During those 3 years, 15.9% (50,000) deaths involved stimulants and no opioids. The individuals who died from stimulants alone were older (with two thirds older than age 45) and more frequently had a history of cardiovascular disease.

Contingency management “is the most effective treatment for stimulant use disorder but remains underused,” the CDC analysts wrote.

More recent CDC data, from the first 6 months of 2025, showed a continuing increase in stimulant-alone deaths. From January to June last year, 26.2% of overdose deaths involved stimulants alone, according to preliminary data posted to the State Unintentional Drug Overdose Reporting System dashboard.
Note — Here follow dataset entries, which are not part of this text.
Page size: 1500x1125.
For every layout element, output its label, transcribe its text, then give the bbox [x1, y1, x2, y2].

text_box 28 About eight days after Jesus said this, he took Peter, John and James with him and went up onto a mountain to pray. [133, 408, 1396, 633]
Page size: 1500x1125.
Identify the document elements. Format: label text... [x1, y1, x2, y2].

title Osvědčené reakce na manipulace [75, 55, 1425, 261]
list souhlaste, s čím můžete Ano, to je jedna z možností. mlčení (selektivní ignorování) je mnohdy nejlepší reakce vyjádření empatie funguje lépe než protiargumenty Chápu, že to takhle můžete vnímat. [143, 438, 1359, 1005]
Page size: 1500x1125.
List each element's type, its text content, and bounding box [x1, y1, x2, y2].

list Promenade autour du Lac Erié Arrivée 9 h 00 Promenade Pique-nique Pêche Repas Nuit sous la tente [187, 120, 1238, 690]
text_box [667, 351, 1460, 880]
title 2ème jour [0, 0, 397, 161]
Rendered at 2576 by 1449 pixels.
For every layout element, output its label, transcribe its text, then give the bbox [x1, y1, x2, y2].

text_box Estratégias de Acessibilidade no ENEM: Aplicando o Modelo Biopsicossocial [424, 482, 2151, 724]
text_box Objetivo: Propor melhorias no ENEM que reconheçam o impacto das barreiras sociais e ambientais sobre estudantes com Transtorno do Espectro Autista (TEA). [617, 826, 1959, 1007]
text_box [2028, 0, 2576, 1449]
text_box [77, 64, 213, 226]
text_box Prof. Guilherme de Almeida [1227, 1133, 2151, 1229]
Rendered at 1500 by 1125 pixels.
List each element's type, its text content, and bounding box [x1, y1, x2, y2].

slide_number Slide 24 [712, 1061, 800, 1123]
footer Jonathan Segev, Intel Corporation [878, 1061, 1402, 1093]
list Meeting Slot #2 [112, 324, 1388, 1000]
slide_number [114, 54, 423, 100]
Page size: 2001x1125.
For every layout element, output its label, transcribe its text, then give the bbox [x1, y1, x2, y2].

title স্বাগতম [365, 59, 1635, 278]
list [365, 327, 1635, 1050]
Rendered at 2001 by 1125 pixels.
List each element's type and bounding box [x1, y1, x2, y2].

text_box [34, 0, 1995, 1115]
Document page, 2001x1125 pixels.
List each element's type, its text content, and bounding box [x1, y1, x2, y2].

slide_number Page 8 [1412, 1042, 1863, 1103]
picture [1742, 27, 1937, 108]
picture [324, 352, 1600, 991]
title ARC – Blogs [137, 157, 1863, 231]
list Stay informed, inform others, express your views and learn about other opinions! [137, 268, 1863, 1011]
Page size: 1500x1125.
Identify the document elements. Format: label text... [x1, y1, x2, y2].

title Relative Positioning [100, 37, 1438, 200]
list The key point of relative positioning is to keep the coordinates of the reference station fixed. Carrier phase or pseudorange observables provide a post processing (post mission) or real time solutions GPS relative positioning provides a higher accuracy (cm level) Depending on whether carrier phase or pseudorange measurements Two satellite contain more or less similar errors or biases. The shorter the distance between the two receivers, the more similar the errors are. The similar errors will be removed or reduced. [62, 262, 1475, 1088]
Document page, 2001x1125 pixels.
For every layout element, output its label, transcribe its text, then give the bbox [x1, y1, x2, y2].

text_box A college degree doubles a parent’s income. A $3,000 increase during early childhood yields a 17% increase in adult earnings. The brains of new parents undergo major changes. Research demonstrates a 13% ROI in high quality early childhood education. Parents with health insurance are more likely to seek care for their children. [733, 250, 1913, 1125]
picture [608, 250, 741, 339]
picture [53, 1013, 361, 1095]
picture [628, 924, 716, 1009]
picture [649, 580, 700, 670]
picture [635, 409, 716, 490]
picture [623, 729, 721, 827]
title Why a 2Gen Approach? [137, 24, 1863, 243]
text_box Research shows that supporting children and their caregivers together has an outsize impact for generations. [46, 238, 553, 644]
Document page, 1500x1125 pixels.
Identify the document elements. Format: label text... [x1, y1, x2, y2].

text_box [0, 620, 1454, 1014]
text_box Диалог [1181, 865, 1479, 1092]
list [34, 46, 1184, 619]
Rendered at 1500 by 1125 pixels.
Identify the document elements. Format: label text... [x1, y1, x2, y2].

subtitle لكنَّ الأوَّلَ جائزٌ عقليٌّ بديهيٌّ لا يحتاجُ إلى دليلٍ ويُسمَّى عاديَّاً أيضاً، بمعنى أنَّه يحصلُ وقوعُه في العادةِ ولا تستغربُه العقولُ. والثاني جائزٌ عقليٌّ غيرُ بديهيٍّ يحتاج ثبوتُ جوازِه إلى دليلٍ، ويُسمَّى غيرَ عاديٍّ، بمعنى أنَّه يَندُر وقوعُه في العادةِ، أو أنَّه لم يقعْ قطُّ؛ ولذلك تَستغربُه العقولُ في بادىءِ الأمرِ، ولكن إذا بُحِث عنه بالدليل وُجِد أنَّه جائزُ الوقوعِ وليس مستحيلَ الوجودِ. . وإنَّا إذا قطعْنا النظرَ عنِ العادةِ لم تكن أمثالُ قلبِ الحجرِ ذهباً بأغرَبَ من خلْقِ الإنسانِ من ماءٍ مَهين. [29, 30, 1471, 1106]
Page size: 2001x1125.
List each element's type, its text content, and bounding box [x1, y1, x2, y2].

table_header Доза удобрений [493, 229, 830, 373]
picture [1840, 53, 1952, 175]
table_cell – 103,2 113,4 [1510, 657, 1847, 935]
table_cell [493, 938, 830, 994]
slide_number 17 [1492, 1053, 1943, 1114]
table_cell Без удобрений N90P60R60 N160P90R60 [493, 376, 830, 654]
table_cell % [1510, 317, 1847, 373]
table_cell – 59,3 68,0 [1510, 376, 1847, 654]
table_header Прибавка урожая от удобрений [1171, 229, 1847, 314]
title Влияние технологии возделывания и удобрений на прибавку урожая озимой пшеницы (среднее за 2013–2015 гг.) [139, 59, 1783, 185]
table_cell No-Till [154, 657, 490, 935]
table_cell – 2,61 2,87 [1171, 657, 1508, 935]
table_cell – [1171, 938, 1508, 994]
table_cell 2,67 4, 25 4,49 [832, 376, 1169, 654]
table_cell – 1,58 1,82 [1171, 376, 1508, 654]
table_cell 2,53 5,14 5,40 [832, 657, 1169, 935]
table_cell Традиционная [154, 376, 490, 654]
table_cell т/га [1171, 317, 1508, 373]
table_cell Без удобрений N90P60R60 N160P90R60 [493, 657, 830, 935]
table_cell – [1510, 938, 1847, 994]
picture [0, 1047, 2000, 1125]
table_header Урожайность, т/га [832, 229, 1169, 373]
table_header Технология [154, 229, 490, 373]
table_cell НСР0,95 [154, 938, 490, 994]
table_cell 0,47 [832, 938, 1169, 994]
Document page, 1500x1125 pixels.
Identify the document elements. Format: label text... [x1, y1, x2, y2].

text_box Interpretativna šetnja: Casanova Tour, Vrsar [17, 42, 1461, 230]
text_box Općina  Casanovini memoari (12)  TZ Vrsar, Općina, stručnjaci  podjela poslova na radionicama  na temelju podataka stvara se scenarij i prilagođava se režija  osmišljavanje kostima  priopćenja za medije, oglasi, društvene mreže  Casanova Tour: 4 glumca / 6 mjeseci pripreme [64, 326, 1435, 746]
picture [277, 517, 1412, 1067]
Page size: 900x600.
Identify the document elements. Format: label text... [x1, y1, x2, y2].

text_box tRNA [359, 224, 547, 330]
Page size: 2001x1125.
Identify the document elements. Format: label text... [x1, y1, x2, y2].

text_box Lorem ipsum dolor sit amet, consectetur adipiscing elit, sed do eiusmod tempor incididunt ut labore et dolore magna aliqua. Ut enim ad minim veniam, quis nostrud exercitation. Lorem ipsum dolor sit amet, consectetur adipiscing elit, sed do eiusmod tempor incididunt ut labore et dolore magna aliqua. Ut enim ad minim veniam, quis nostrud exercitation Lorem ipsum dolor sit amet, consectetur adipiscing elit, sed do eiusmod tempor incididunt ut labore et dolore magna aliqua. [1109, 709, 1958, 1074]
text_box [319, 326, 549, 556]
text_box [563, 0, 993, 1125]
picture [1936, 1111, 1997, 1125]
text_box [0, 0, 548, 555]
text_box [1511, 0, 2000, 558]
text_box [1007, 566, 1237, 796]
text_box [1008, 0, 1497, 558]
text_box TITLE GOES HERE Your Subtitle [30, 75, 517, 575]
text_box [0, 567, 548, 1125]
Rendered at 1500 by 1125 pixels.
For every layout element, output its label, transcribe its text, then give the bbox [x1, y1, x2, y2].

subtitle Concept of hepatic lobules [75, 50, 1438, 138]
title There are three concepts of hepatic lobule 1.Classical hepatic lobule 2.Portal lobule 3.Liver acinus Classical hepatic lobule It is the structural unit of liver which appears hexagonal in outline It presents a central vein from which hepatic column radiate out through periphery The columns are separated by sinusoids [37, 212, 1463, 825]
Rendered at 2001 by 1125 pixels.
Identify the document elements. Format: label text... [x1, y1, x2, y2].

Some 14% were from methamphetamine alone and 10% from cocaine alone.

In 2025, the CDC reported 8951 deaths from methamphetamine and 7519 from cocaine. Combined, that is more than the 15,914 reported deaths from opioids.

Post said her Opioid Pulse dashboard shows that stimulants will continue to overtake opioids in terms of overdose deaths.

The dashboard, which uses metrics to try to send out early warnings, aims to address the 4- to 4.5-month lag in CDC reporting.

“By the time deaths appear in official data, the conditions driving them may already have shifted,” she and her co-researchers wrote in their latest brief.